Even if an apartment is no longer suitable in terms of size or location, tenants have a good reason to hold on to their apartment, writes Zürcher Kantonalbank (ZKB) in a study published on Tuesday.
This is due to asking rents, which have risen by almost a quarter across Switzerland since 2008. In contrast, existing rents have remained relatively stable. The latter are also protected by regulations and may only be adjusted in rare cases.
Existing tenants in the canton of Zurich save an average of 16 percent compared to new tenants, which equates to CHF 3,000 per year. In the city of Zurich, this "stay bonus" is even more pronounced at 26% or around 5,300. "Multiplied across all households in the city of Zurich, this results in total annual rental savings of CHF 1.1 billion, according to ZKB."
However, the city of Zurich is not the frontrunner. In Geneva, the bonus is as high as 54 percent. According to the study, there are total tenant savings of CHF 6.9 billion across Switzerland.

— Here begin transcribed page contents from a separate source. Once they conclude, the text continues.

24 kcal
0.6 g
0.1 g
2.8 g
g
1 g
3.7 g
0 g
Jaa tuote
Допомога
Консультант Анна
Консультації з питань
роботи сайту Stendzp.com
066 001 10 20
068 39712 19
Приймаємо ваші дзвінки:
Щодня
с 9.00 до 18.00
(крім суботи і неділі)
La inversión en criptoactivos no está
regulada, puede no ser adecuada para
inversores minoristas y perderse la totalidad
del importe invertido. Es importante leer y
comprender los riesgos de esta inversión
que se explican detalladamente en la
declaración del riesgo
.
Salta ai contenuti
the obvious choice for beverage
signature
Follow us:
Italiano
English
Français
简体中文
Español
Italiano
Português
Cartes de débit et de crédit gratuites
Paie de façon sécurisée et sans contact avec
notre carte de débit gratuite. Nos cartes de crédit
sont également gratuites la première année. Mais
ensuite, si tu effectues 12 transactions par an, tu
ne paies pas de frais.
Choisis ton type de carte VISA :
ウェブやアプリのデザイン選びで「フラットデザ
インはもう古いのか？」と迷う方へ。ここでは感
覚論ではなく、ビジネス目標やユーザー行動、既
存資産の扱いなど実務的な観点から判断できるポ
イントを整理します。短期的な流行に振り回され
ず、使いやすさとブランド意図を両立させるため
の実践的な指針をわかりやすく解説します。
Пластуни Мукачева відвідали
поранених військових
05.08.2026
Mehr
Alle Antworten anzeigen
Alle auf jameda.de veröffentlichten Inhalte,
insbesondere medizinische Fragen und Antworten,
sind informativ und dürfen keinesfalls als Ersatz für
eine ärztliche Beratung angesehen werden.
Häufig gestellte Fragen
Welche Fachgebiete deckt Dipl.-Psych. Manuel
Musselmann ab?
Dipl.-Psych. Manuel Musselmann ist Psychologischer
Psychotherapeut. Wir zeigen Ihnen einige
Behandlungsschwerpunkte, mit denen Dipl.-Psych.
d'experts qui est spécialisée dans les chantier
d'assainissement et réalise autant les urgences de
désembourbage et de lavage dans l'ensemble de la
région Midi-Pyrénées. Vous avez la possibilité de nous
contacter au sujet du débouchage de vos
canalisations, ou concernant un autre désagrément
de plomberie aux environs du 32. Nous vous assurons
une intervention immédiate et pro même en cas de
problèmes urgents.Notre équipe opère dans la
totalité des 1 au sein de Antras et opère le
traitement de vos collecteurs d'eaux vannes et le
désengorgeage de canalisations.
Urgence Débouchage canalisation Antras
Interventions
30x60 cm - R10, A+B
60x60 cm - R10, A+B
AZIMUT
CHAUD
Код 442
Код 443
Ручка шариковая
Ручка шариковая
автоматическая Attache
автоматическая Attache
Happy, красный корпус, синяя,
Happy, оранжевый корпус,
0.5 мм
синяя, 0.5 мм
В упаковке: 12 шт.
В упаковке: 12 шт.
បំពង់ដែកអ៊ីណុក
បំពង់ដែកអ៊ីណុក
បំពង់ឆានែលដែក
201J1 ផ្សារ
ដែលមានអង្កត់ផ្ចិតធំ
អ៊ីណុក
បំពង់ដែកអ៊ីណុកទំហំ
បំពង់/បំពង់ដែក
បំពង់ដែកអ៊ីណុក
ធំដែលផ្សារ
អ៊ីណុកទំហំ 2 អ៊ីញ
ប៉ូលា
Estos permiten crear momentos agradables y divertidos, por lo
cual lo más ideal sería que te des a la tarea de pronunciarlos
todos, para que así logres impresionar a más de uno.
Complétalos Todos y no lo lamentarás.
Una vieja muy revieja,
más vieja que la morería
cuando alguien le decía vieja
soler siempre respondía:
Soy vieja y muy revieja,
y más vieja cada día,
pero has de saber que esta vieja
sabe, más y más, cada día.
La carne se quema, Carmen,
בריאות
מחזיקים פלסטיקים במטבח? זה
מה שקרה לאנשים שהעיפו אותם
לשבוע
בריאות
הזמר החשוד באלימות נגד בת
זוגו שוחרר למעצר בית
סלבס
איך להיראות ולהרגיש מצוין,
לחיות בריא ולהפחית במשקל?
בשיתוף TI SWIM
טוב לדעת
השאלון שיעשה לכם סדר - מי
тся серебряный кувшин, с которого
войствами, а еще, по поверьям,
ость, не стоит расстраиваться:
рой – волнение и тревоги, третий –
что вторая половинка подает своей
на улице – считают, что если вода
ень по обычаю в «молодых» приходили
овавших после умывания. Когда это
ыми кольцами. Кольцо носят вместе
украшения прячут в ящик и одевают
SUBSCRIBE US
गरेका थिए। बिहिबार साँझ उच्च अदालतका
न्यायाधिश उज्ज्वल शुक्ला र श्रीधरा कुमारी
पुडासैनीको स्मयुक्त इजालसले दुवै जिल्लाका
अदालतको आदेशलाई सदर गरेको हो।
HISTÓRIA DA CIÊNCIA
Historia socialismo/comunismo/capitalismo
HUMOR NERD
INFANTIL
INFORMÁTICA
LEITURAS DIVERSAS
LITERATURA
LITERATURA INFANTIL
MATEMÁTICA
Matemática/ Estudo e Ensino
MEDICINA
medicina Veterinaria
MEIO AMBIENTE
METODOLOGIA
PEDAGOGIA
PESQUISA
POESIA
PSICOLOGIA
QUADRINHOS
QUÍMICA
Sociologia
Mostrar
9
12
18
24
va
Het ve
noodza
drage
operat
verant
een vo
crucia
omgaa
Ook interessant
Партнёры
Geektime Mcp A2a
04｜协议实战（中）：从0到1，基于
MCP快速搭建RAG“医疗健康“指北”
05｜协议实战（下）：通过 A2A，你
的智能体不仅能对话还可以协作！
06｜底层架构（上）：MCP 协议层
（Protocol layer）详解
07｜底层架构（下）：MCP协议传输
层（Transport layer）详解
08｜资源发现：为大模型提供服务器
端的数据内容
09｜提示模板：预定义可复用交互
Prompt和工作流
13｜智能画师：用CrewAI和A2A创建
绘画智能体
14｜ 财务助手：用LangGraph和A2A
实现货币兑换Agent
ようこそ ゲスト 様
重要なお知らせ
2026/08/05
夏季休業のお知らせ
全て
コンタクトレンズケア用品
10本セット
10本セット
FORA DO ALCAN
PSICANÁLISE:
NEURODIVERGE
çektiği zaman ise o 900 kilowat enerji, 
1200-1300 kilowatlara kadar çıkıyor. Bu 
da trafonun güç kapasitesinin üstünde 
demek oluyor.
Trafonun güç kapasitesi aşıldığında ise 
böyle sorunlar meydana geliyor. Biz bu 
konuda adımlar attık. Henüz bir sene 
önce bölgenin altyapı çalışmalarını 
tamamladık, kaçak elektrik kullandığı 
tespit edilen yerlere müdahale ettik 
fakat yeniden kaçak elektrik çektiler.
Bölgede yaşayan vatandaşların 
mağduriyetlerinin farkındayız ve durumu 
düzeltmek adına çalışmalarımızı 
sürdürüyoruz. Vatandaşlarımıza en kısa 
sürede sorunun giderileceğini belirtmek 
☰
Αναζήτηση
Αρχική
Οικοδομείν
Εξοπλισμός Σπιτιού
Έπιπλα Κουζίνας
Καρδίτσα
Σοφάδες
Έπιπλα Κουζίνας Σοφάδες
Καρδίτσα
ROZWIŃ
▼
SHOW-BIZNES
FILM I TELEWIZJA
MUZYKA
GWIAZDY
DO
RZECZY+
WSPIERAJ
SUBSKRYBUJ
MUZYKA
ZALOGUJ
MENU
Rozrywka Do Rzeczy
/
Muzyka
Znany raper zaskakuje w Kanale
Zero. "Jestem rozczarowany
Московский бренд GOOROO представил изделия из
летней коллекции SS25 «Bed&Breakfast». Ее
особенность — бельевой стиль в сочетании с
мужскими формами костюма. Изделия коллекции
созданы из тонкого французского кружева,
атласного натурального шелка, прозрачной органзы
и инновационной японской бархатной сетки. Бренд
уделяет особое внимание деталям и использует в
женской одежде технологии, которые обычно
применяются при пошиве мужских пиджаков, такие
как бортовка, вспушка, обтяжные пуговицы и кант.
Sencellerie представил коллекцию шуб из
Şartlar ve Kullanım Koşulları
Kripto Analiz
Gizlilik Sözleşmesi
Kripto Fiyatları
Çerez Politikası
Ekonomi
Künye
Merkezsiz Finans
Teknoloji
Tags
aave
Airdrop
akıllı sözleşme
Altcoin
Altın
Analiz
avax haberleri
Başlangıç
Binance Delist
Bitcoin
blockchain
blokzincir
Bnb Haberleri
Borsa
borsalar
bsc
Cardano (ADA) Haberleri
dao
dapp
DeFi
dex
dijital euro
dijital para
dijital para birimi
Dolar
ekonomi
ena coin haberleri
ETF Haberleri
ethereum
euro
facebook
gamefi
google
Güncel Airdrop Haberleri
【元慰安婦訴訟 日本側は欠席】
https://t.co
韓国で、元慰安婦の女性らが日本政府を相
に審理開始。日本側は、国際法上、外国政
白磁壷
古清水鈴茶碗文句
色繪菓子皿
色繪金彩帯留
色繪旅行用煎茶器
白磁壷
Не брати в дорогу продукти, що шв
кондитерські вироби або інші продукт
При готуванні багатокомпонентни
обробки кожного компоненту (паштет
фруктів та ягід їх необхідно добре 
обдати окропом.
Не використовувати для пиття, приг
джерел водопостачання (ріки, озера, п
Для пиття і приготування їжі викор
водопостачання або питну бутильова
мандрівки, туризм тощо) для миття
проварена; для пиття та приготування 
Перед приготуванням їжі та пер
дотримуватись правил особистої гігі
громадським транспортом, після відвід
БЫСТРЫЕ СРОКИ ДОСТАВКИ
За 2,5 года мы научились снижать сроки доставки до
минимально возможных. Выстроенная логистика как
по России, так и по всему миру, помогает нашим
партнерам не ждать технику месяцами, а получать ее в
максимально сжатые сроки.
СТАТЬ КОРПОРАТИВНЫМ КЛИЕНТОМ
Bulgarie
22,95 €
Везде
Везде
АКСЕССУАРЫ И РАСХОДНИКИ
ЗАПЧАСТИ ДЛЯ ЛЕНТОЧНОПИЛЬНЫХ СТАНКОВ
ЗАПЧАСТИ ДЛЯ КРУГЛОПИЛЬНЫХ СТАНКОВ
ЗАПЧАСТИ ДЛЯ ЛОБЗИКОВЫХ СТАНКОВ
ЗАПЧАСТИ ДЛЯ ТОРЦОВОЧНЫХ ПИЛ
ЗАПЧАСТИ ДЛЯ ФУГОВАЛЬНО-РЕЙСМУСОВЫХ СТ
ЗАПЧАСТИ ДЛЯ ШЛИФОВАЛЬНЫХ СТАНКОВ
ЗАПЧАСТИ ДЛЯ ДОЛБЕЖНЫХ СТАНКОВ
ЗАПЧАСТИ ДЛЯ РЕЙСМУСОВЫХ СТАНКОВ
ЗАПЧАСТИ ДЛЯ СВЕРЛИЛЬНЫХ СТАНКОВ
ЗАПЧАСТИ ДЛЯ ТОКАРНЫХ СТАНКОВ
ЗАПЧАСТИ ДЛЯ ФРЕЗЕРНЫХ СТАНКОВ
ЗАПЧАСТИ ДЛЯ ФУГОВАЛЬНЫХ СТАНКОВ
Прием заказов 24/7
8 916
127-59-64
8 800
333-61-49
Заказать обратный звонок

Zurich - the stronghold of long-term tenants ___
"Existing tenants increasingly find themselves in a golden cage," Ursina Kubli, Head of Real Estate Research at ZKB, is quoted as saying. In the city of Zurich, for example, the average tenant has been living in the same apartment for ten years; in 15 percent of cases, it is even twenty years.
This creates distribution problems: For example, 7 percent of all small rental apartments are overcrowded and, conversely, 65 percent of all large apartments are undercrowded.
However, moving to a smaller apartment is often associated with higher costs. Anyone who moved into a four-room apartment in the canton of Zurich 25 years ago would only get a two-room apartment for the same rent today.
Existing tenants will also have to adjust to rising costs - the reference interest rate is likely to be raised a second time in December (to 1.75%). However, this will make little difference to the significant difference to existing rents. This year, asking rents in the canton of Zurich are likely to rise by 5.5% and by a further 4.5% in 2024. Across Switzerland, the increase is likely to be 3.5 and 4 percent respectively.
The ZKB sees one possible solution in better framework conditions for residential construction: a growing supply would curb the increase in asking rents and thus also slow down the further drifting apart of asking and existing rents, according to Kubli.